Grandad was a bird hunter and I can picture him suiting up with my father, leaving early in the morning with the dogs and returning with quail for us to eat that evening. Hunting and building were his hobbies outside of work. He invested well in the stock market and was one of the wealthiest men in Oklahoma City for money you could put your hand on at one time. You would never know it. Nothing much changed around there.
They eventually moved to a newer house, but nothing changed there either. It was a place of stability. They had recliners when those were new and would stay up on Saturday night to watch wrestling on TV with Aggie furious with the bad guys. We never stopped giggling over that. Aggie fixed us the same breakfast…two pieces of bacon, prunes, probably toast or cereal. On Sunday nights, they had crackers, cheese and sardines. I never liked the sardines. There was always candy corn in a dish on the coffee table in the fall. Around the holidays there was that sticky ribbon candy. She had a finger that she couldn’t bend. She had been cleaning a toilet with the harsh chemicals they used in the old days and some got in a cut in her hand, causing blood poisoning. I picture that crooked finger, bent with arthritis in later years. She made wonderful cookies which were always in the jar in the kitchen. I have that jar in my kitchen window now and it makes me smile.

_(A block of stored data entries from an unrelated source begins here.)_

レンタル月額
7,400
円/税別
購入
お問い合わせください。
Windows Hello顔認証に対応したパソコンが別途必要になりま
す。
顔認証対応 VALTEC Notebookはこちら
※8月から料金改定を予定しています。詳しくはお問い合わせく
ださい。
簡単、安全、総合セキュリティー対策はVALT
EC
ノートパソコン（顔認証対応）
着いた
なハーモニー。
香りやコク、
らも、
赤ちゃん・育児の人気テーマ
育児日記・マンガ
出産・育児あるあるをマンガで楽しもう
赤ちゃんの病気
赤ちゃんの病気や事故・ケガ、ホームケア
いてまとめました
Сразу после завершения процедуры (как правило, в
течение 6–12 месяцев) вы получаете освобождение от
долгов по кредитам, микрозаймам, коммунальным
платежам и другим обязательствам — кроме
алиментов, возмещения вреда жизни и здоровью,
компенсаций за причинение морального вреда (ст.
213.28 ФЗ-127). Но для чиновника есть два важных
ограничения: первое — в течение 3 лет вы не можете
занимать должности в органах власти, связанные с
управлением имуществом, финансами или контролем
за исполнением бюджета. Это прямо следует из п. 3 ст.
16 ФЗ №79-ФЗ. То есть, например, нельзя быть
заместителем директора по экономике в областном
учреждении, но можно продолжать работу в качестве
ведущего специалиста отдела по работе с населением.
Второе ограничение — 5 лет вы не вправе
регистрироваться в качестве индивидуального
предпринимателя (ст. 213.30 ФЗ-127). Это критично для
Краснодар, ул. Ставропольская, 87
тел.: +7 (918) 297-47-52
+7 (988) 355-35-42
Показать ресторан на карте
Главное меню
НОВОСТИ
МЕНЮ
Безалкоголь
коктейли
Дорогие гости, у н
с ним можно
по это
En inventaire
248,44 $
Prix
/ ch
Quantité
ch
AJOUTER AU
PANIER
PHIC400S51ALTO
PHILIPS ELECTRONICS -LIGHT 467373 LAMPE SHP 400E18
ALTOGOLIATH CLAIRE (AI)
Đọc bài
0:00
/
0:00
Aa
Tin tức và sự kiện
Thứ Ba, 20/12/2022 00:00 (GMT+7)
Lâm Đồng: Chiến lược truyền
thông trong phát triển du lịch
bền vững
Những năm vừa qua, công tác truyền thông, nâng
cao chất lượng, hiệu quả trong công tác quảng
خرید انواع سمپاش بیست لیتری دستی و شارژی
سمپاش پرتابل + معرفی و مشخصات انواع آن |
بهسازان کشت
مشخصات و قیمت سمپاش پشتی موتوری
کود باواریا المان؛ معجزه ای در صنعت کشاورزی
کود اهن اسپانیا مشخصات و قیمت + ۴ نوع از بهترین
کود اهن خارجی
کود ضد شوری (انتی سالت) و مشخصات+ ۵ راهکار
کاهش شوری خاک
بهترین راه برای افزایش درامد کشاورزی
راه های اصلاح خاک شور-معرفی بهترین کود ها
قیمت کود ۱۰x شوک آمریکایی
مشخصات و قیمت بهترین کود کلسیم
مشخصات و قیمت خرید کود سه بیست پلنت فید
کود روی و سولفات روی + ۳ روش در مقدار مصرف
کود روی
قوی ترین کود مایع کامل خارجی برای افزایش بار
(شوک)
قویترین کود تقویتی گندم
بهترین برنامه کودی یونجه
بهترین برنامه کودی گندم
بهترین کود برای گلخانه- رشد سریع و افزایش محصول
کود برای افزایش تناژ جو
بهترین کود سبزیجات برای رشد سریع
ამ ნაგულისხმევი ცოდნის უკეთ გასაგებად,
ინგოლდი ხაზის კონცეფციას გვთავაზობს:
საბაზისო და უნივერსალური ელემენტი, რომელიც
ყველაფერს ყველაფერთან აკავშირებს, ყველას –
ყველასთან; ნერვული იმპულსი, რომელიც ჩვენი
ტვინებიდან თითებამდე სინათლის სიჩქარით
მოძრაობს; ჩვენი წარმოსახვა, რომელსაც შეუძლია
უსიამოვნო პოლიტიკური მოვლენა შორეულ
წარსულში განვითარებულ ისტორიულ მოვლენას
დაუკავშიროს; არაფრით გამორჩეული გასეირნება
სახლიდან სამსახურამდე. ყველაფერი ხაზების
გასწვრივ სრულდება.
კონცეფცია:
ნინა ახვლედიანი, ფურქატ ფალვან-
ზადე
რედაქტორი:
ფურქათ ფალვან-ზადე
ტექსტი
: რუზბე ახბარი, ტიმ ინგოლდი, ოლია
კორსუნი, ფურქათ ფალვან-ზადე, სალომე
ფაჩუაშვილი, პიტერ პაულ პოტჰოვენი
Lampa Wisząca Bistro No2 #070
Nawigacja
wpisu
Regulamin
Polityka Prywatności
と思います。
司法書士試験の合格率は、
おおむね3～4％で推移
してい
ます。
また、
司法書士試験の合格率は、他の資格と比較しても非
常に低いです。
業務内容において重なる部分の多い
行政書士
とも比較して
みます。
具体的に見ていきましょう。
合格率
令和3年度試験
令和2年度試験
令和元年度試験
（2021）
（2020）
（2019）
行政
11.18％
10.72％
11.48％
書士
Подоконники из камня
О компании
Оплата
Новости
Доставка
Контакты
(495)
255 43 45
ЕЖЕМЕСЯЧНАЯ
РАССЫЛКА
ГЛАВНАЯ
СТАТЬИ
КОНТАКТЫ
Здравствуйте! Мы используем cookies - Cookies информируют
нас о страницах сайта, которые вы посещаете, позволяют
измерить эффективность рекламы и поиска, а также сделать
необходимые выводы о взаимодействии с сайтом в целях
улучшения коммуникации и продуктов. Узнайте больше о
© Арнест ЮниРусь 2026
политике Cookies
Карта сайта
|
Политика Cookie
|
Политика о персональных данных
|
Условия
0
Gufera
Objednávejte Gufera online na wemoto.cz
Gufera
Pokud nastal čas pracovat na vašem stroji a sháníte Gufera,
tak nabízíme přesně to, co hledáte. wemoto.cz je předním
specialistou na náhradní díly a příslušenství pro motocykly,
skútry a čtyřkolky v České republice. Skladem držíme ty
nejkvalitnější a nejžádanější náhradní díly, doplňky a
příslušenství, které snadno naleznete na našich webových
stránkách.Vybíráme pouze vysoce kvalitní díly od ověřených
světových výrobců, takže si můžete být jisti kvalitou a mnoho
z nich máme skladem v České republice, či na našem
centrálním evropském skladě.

As they got older, they discovered the cafeteria. It was a very nice one near their home and the entire family would drive over there, sitting at a big table. Aggie never learned to drive, but she could tell Grandad how to. The grandkids would be giggling in the back seat as she told “Dad,” as she called him, to go faster. I’m sure he got pulled over for speeding, but most of the police knew him and let him go. There wasn’t as much traffic then, so I don’t think he was much of a threat.
When we stayed with them, I explored or giggled with my cousins and siblings. I went through and read their books, opened the drawer of old photos, hung out in the garage watching Grandad make things or sat in the kitchen with Aggie. It was peaceful and safe. In later years, I remember being there for a weekend when I was in college. I was engaged that year and more aware of them as a couple. Grandad was sitting in his recliner and Aggie stood behind him, combing his hair. It was the sweetest thing ever.
Grandad helped a lot of his family members who hadn’t done as well as he had. He opened branches of his company for his sons, sons-in-law, and even grandkids through the years. The traveling they did was to visit relatives, mostly in Oklahoma and Texas. My mother, a great housekeeper anyway, said their visits were a terrific incentive to get everything in shape. One time they went to Hawaii, maybe for their 50th wedding anniversary. They looked so out of place, Grandad in his suit and Aggie in her sensible shoes. I loved that they took that adventure at their age.
Mostly, I remember their laughs and how much they loved each other. I know their life wasn’t always the picture perfect vision we saw as children, but they had the marriage we all wanted. They loved each other and they loved us. Perfectly delightful!